> **Task directions**:
A word-for-word copy of the lines from the one holding "###const ofParameter< ofDefaultVec3" through the final line of the records below is the only output asked for.

> **Dataset entries**:
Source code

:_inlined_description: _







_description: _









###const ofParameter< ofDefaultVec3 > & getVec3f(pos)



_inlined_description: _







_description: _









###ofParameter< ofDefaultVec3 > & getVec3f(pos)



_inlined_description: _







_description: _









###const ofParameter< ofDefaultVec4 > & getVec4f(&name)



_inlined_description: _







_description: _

> **Reply to the exercise**:
###const ofParameter< ofDefaultVec3 > & getVec3f(pos)



_inlined_description: _







_description: _









###ofParameter< ofDefaultVec3 > & getVec3f(pos)



_inlined_description: _







_description: _









###const ofParameter< ofDefaultVec4 > & getVec4f(&name)



_inlined_description: _







_description: _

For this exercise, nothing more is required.